勢いをつけ、足を前へ投げ出し、カラフルな住宅街を通る2車線の坂道をくだっていく。グングンとスピードは上がり、道のずっと向こうには、太陽の光をキラキラと反射する海が見えるだろう。青と緑の真んなかの色。あんな色のスカートを持っていたら、きっと毎日履いてしまうに違いない。

 

坂のいちばん下を右折して30メートルほどすると、30代後半くらいの夫婦が経営する花屋があって、キキーッとブレーキの音を鳴らしながら店の横に自転車を止める。

 

そして店に足を踏み入れた瞬間、世界は一変する。視界全体を緑が覆い、ピンクや青、黄色や紫の花が絨毯のように敷きつめられていて、花のにおいがわたしの肌に膜をはる。まるでわたしそのものが花になってしまったかのよう。

 

店の奥には旦那さんと奥さんがいて、「もう出来上がっているわよ」と腕いっぱいの花束を持たせてくれる。花に詳しくないわたしはいつも「おまかせで」とお願いするのだけれど、渡したい相手や理由を正確に汲み取ってくれて、イメージ通りのものを作ってくれるからすごい。

 

首から下げた小さなお財布からお金を取りだし奥さんに渡すと、花束を抱えて元の世界へ戻り、自転車のカゴにしっかりと乗せる。

近くを通ったおばあさんに「綺麗な花束ね」と声をかけられるだろうから、「うふふ、そうでしょう。

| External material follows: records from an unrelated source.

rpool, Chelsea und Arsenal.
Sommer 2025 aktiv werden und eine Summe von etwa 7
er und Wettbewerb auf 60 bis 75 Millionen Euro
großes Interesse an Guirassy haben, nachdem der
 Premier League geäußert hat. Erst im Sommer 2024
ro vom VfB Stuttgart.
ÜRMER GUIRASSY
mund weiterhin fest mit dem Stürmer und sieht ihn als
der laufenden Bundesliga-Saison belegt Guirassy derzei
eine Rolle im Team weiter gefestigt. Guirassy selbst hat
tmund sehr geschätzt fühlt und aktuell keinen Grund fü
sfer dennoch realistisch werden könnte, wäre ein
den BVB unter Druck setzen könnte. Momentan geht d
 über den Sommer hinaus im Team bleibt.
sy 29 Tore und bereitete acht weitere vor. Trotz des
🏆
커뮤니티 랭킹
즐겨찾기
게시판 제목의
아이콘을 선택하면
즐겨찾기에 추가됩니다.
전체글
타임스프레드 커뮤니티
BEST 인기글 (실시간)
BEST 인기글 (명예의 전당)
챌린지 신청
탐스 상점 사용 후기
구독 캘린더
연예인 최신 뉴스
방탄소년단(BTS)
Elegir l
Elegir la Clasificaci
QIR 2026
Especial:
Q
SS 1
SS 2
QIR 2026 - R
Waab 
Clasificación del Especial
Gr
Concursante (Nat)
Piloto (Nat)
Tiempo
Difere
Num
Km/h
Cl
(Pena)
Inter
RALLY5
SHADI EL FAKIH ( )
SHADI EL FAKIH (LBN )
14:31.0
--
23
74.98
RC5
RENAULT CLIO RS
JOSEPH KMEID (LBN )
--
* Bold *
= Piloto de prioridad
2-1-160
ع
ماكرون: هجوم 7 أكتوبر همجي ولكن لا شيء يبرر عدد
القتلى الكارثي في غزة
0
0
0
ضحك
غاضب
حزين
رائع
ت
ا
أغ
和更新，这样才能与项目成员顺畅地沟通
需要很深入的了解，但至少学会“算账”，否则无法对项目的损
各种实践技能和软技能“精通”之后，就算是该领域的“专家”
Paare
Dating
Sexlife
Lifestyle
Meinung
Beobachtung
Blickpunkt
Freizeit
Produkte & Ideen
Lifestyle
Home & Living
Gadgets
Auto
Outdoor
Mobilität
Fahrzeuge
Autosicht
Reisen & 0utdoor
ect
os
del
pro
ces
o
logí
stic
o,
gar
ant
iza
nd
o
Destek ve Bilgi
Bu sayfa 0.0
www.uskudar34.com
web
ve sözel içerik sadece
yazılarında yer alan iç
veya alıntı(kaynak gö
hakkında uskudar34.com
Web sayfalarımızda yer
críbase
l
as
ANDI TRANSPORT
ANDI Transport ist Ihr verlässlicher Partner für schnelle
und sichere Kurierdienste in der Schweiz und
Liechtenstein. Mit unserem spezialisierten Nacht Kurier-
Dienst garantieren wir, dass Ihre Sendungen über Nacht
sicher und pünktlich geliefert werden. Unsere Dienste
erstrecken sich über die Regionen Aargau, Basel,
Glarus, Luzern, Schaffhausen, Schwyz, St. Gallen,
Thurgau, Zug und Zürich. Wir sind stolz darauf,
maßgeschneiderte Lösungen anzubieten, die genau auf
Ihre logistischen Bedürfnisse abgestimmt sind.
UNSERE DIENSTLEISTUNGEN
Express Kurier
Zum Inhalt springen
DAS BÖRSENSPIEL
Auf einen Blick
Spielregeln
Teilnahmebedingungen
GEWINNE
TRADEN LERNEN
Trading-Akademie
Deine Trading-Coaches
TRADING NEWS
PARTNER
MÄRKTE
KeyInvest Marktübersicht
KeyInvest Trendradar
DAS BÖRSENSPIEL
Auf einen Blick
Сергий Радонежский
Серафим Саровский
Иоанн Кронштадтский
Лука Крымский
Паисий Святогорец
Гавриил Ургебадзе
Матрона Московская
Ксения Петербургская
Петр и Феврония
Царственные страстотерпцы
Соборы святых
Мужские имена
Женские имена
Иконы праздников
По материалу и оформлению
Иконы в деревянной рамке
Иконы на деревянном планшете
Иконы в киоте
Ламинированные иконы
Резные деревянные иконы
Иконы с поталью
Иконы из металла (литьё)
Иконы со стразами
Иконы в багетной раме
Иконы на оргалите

これから届けに行くのよ」と笑い返そう。

 

サドルに跨り、グン、と右足から漕ぎ始め、果物市場や八百屋のあいだをゆったりと通りすぎると、1人目の家に到着する。薄いピンク色のアパートを見上げると、窓辺に座っていた彼はこちらに気がつき、ひらひらと手を振って家の中に姿を消す。

 

 

こんなふうに自転車で坂をくだったりのぼったり、時おり寄り道をしたりして、大切なひとに花束を届けに行きたい。

 

カラフルな街並みのイメージは、たとえばメキシコのグアナファトとか、フランスのコルマールあたりだろうか。コルマールは‘‘ハウルの動く城’’のモデルになっているらしい。まさしくあんな感じ。

 

 

考えてみれば、今すぐにでも叶えられる夢だ。

フリーランスだからどこに行っても仕事はできるし、今すぐ旅立つことも可能。人生はいつ終わるかわからない。もしかすると明日死んでしまうかもしれない。今叶えられる夢なら、今叶えるべきなのかもしれない。

 

けれど、この夢を見続けることで、わたしの日常と未来は色鮮やかさを増す。

自転車に乗って、大切なひとたちに花束を届ける未来が待っているという確信がある。未来のわたしは間違いなくその夢を叶える。

 

だからその夢は未来のわたしに預けた。未来のわたしが叶えると、決めた。

いつかの日をイメージするだけで幸せだし、今は今やるべきことに注力したいと思う。

 

 

そういう夢のかたちもあるのかな、とぼんやり考えながら、‘‘ハウルの動く城’’のDVDを手に取った。